Die gute Nach­richt: Die in vie­len Betrie­ben umfang­rei­chen Sicher­heits­maß­nah­men zei­gen offen­bar den erhoff­ten Effekt. Dass ein Kol­le­ge oder eine Kol­le­gin an Covid-19 erkrankt ist, ist die abso­lu­te Aus­nah­me. Weni­ger als 2 Pro­zent der Teil­neh­mer müs­sen einen Fall aus der eige­nen Apo­the­ke bekla­gen.
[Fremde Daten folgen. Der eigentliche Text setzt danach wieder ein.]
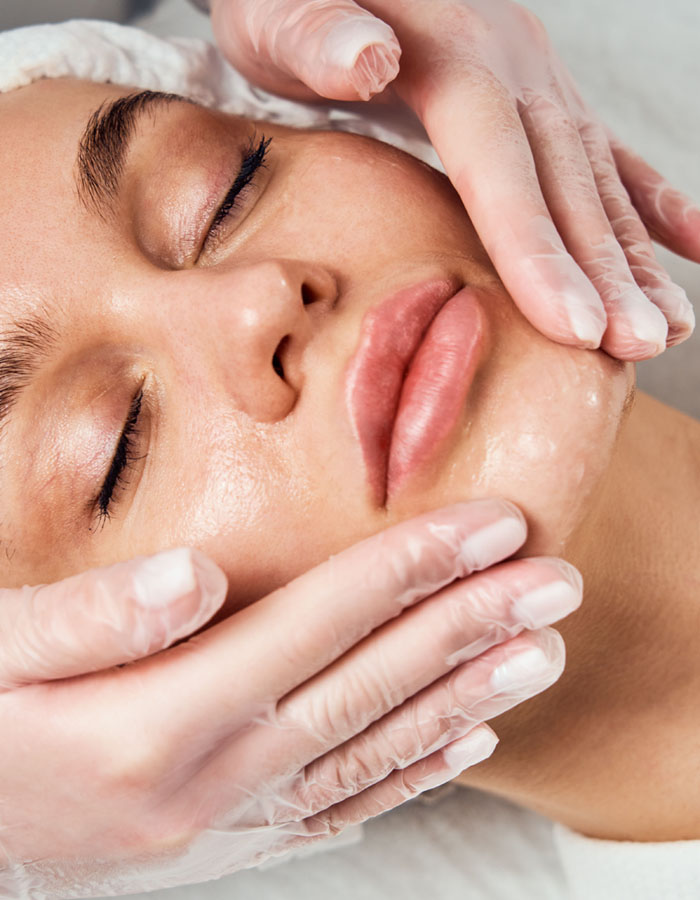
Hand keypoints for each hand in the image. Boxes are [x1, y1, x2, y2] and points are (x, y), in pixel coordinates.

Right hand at [0, 500, 578, 894]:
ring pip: (375, 750)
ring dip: (467, 696)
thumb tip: (195, 574)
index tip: (492, 524)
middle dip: (471, 624)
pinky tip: (469, 741)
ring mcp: (228, 822)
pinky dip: (415, 773)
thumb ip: (91, 618)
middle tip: (556, 582)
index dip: (411, 566)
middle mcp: (211, 780)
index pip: (318, 621)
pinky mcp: (230, 842)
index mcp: (157, 721)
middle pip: (370, 684)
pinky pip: (344, 808)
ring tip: (542, 651)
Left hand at [209, 0, 697, 359]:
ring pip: (595, 177)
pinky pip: (602, 151)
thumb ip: (316, 34)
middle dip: (604, 272)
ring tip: (667, 328)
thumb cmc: (279, 1)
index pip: (499, 165)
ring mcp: (531, 77)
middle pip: (565, 180)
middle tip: (637, 347)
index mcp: (449, 54)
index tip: (574, 328)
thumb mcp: (276, 12)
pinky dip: (647, 201)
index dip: (537, 249)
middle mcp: (509, 63)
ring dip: (634, 255)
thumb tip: (371, 57)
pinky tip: (687, 242)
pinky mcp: (534, 93)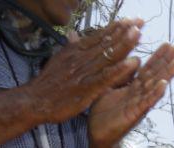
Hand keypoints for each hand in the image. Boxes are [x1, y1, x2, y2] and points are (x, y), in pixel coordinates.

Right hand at [24, 20, 142, 125]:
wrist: (33, 102)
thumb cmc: (48, 84)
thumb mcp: (59, 61)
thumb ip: (70, 48)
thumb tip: (74, 34)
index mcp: (75, 52)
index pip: (98, 37)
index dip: (115, 28)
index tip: (130, 20)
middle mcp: (80, 59)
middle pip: (106, 43)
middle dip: (123, 31)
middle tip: (140, 21)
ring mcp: (84, 73)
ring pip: (107, 56)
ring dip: (124, 44)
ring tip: (137, 33)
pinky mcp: (86, 88)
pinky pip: (106, 77)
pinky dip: (119, 70)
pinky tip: (132, 63)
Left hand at [88, 40, 173, 147]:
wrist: (98, 135)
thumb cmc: (103, 113)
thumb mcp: (107, 87)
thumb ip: (115, 73)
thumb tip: (117, 55)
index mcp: (133, 87)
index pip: (148, 68)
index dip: (158, 56)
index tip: (169, 43)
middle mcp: (140, 94)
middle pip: (156, 74)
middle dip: (168, 60)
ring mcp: (139, 103)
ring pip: (155, 85)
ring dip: (168, 73)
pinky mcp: (135, 114)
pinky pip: (147, 101)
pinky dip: (155, 92)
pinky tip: (164, 84)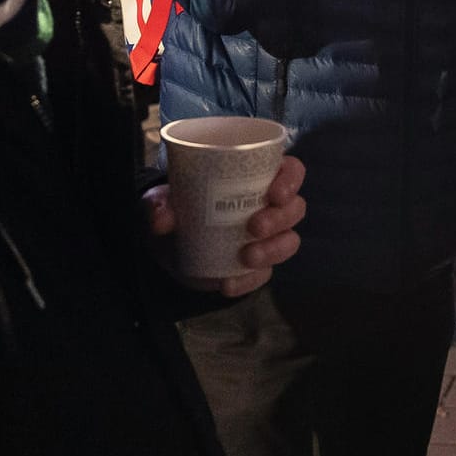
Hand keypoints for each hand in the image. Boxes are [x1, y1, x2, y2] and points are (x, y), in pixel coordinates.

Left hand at [143, 156, 305, 297]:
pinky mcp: (258, 267)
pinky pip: (264, 274)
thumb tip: (162, 218)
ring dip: (273, 250)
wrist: (170, 248)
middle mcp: (270, 206)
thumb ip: (160, 202)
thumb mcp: (162, 199)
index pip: (292, 171)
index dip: (291, 180)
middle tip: (254, 227)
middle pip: (296, 208)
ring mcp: (268, 238)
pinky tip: (228, 284)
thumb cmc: (179, 209)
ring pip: (289, 241)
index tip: (275, 193)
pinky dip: (248, 280)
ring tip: (247, 257)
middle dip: (280, 218)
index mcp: (258, 178)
Asym­pto­ma­ti­sche Infek­tio­nen oder sol­che mit beson­ders mil­dem Ver­lauf bil­den dabei aller­dings die Dunkelziffer.

Und was ist mit den Kun­den? In den ver­gan­ge­nen Tagen wur­de viel dar­über dis­ku­tiert, ob alle Men­schen in der Öffent­lich­keit einen Mund­schutz tra­gen sol­len. Eini­ge Län­der in Euro­pa gehen die­sen Schritt bereits, in Deutsch­land hat sich die Stadt Hal­le dafür ent­schie­den. Die Teams in den Apo­the­ken sind in der Fra­ge gespal­ten: 48 Pro­zent befür­wor­ten, dass das Tra­gen eines Mund­schut­zes beim Ein­kau­fen in Deutsch­land ver­pflich­tend wer­den soll­te, 49 Pro­zent sind dagegen.

Luft nach oben bei der Zusam­men­ar­beit mit ande­ren Apotheken

Der Zusam­men­halt unter den Kol­le­gen in der Kri­se könn­te ins­ge­samt grö­ßer sein: Zwar tau­schen sich 30 Pro­zent mit ande­ren Apo­the­ken über Lie­fer­eng­päs­se aus, über mög­li­che Schutz­maß­nah­men (24 Pro­zent) oder das Ver­hal­ten von Kun­den (11 Pro­zent). Aber nur 10 Pro­zent grei­fen sich bei der Her­stel­lung von Des­in­fek­ti­ons­mit­teln unter die Arme, Hil­fe bei Per­so­nal­eng­päs­sen ist noch sel­te­ner (4 Pro­zent). Die Hälf­te der Teil­neh­mer gibt an, über­haupt kei­nen Kon­takt zu Apo­the­ken in der Nähe zu haben.

Hin­weis zur Methodik

Die Ergeb­nis­se der apo­scope-Umfra­ge zur „Zahl der Woche“ wur­den am 31. März und 1. April 2020 mit ins­ge­samt 307 veri­fi­zier­ten Apotheker:innen und PTA online erho­ben. Die Fra­ge­stel­lung lau­te­te: „Inwie­fern stim­men Sie den fol­gen­den Aus­sa­gen zu?“ Mög­li­che Ant­wor­ten auf die Aus­sa­ge „Alle Kran­ken­kas­sen soll­ten den Boten­dienst der Apo­the­ken finan­zi­ell unter­stüt­zen.“ waren „Stim­me voll und ganz zu“, „Stim­me zu“, „Stim­me eher zu“, „Stim­me eher nicht zu“, „Stim­me nicht zu“, „Stim­me über­haupt nicht zu“ und „Kei­ne Angabe/Weiß nicht“. Die Umfra­ge ist reprä­sen­ta­tiv für die deut­sche Apothekenlandschaft.